> WORK ORDER: An exact copy of all the data is required, with pictures left out.

> DATASET RECORDS:
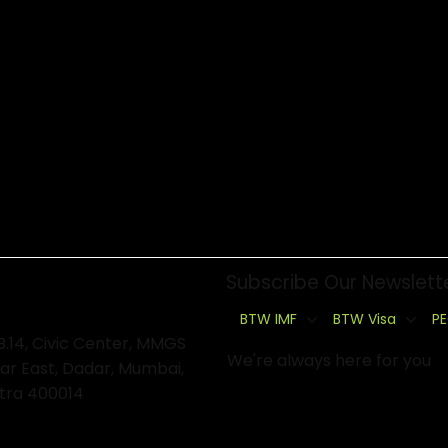
Subscribe Our Newslett
BTW IMF
BTW Visa
PE
B.14, Civic Center, MMGS
We're always here for you
ar East, Dadar, Mumbai,
tra 400014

> EXERCISE SOLUTION:
Subscribe Our Newslett
BTW IMF
BTW Visa
PE
B.14, Civic Center, MMGS
We're always here for you
ar East, Dadar, Mumbai,
tra 400014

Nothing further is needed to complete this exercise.